The Hate-Overweight Cult Cuts Deep
A study in the Journal of Applied Developmental Psychology entitled “Thin is good, fat is bad: How early does it begin?” showed that “the cultural stereotype of ‘fat is bad’ was pervasive across gender regardless of the child’s body build.
Overweight preschoolers demonstrated stronger stigmatism that those who were not overweight” and counseled that efforts to counteract this stigma should occur very early on in a child’s development. Where do these thoughts come from?
Well, according to the Times article, Dr. Ashley Skinner, in one research study, explained that weight bias comes from children’s families in general and from society globally. Which continues to laud ultra-slimness and blames people for being fat.
Dr. Skinner said, “It’s pretty common for parents to comment on their own weight issues and tell their children they shouldn’t be eating certain foods or remark about how much weight they’re gaining.”
The Times article also went on to say that …
Weight bias is widespread in society, occurring in employment, education, the media, health care, and even in relationships with family members, parents, and teachers, according to Dr. Scott Kahan, director of the National Center for Weight and Wellness in Washington D.C.
“Obesity has been called the last socially acceptable form of prejudice, and persons with obesity are considered acceptable targets of stigma” … weight bias “occurs even in people who are otherwise fair-minded and non-judgmental, even in obesity specialists who may not realize that it predisposes to unhealthier behavior and more weight gain”.
So true … people who perceive themselves as stigmatized about their weight are much more likely to be depressed, stressed, have poor self-images, and experience further weight gain. In other words, if the plates are stacked high against you, you’re much more likely to give up on your weight … and yourself … altogether.
So … what’s a girl (or boy) to do?
Well, we COULD make a concerted effort to educate young children about ideas such as Health at Every Size. But that would take a concerted effort with parents, who are not always aware that they are imparting this bias to their children.
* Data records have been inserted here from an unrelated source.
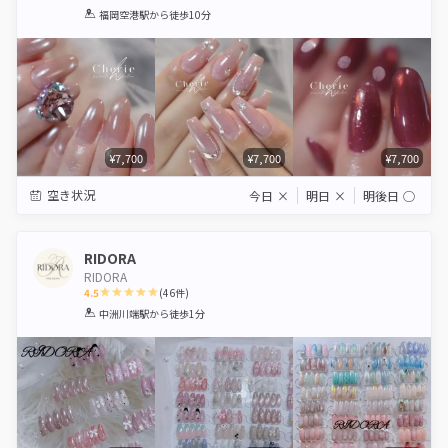
1
2
3
4
5
福岡空港駅
から徒歩10分
Star
Stars
Stars
Stars
Stars
¥7,700
¥7,700
¥7,700
空き状況
今日
×
明日
×
明後日
◯
RIDORA
RIDORA
4.5
(
46
件)
1
2
3
4
5
中洲川端駅
から徒歩1分
Star
Stars
Stars
Stars
Stars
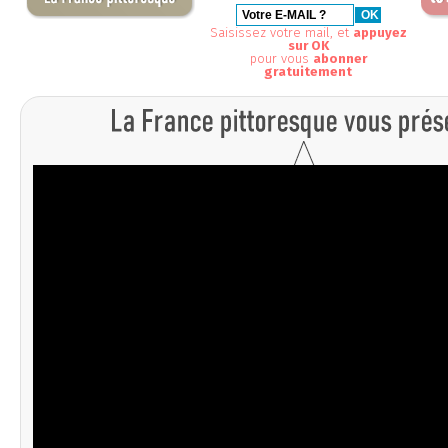
Saisissez votre mail, et
appuyez
sur OK
pour vous
abonner
gratuitement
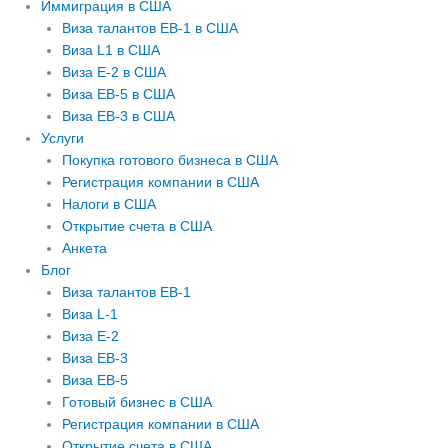
Иммиграция в США
Виза талантов EB-1 в США
Виза L1 в США
Виза E-2 в США
Виза EB-5 в США
Виза EB-3 в США
Услуги
Покупка готового бизнеса в США
Регистрация компании в США
Налоги в США
Открытие счета в США
Анкета
Блог
Виза талантов EB-1
Виза L-1
Виза E-2
Виза EB-3
Виза EB-5
Готовый бизнес в США
Регистрация компании в США
Открытие счета в США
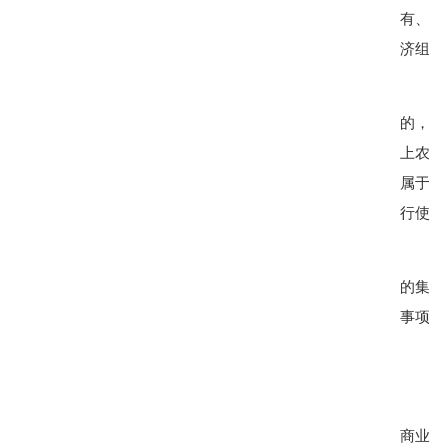
有、村
济组织
的，由
上农村
属于乡
行使所
的集体
事项须
商业等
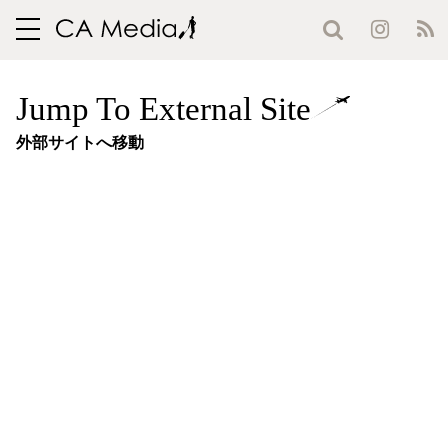
toggle
navigation
Jump To External Site
外部サイトへ移動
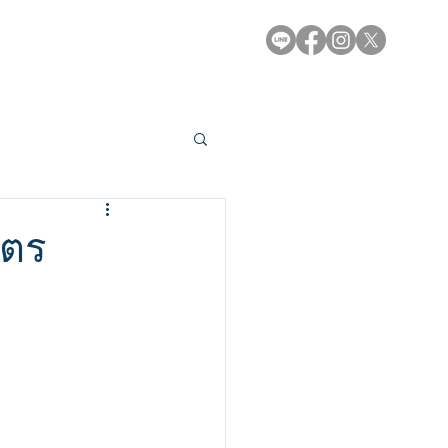
e-Library
Contact
ูตร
And it’s interesting to note that other studies have shown that overweight-fit people are just as healthy and less prone to degenerative diseases as normal-weight ones. And that, as Tim Gunn said, we come in all shapes and sizes and they’re all “beautiful”.
Another thing we all can do is to band together to promote positive body image such as in the Body Image Movement of Taryn Brumfitt. But, in reality, the buck stops with us.
And the way we feel about ourselves. We need to focus much more upon who we ARE than on how we LOOK.
When I grew up, we women were told that our worth totally rested in our looks. As Ann Wilson Schaef said, “Women not only think they are wrong, they think they ARE a wrong”.
Fortunately, I came of age at the same time as feminism … I often said that I was born a feminist. But, even with all that positive re-scripting plus lots of support from my fellow females, what I learned as a small child still weighs heavily upon me.
So … ladies … we need to tell our children that they are good enough just as they are. And we need to tell ourselves so as well.
Because no one’s going to do it for us, and perhaps if we could just convince ourselves that all this focus on ultra-slimness is hooey and that we’re spectacular just as we are, we’d be a lot happier and healthier in body, mind, and spirit. Banding together with like-minded women wouldn’t hurt either.
And … finally … I just have to ask … how do YOU feel about fat people? How do you feel about your own body … do you tell it how fat or undesirable it is? What kind thing COULD you say to it?